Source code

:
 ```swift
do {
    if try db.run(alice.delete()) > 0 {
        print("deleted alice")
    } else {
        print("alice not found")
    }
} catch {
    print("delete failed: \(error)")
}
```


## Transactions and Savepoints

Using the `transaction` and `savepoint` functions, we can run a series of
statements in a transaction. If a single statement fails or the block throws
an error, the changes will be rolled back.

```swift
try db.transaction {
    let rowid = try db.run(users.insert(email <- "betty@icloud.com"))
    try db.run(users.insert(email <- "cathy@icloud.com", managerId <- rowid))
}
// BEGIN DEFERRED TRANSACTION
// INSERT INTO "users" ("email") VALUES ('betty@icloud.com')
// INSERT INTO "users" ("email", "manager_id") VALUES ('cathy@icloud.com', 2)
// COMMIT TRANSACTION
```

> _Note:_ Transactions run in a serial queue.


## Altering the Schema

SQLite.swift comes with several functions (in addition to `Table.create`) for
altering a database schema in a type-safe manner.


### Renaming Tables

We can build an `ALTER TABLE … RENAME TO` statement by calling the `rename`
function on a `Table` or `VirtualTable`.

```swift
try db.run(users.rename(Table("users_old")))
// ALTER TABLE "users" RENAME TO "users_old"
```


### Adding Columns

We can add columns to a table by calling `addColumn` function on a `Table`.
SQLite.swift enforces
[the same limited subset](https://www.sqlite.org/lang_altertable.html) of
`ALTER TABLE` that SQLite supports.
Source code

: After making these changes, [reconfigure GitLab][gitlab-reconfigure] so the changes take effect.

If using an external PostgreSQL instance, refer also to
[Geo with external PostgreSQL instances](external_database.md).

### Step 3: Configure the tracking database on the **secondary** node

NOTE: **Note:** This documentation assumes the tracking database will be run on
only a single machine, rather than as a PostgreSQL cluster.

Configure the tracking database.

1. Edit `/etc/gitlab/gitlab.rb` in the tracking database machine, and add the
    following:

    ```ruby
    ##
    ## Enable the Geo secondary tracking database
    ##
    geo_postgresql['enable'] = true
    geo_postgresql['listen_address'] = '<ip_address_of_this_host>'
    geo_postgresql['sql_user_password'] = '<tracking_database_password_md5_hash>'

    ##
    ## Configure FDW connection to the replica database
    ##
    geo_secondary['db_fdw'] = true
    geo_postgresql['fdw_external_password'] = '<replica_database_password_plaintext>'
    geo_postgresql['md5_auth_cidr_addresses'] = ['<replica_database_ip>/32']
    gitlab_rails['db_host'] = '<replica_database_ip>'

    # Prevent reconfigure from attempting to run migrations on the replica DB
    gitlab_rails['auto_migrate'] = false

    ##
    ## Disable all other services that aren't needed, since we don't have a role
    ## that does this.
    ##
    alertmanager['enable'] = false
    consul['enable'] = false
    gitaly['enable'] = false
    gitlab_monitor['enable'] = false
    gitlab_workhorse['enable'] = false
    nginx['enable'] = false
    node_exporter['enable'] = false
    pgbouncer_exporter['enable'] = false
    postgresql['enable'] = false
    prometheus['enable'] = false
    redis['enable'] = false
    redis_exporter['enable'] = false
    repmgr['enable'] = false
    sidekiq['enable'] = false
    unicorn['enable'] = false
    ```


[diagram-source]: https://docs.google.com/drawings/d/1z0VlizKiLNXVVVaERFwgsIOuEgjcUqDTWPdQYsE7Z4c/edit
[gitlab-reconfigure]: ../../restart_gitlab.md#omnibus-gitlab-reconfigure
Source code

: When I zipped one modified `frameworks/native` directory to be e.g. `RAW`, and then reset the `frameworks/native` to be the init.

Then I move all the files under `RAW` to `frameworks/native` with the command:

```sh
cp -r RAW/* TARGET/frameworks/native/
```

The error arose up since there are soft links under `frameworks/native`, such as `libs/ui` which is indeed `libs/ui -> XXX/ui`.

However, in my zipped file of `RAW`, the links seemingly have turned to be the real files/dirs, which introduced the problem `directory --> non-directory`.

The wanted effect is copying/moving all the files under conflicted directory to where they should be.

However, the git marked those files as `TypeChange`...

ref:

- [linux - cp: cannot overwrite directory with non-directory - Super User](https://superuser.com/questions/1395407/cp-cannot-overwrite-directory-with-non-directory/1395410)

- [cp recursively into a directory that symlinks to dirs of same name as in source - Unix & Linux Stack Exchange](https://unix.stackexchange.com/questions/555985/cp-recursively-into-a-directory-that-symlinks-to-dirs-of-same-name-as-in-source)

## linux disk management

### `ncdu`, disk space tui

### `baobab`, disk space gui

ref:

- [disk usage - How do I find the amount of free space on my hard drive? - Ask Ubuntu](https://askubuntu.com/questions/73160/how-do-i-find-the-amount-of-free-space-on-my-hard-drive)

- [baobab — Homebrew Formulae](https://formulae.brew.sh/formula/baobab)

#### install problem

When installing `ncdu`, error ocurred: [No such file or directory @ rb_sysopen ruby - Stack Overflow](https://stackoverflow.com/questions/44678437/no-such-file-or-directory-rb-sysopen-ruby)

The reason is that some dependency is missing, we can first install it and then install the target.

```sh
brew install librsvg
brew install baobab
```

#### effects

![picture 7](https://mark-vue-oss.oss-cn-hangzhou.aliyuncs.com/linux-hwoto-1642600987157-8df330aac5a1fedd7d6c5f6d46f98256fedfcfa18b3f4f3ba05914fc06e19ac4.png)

□ □ □ □ □

▶ **Task requirements**
Which lines of the entries above contain the string "functions"? Copy each one.

▶ **Solution**
Using the `transaction` and `savepoint` functions, we can run a series of
SQLite.swift comes with several functions (in addition to `Table.create`) for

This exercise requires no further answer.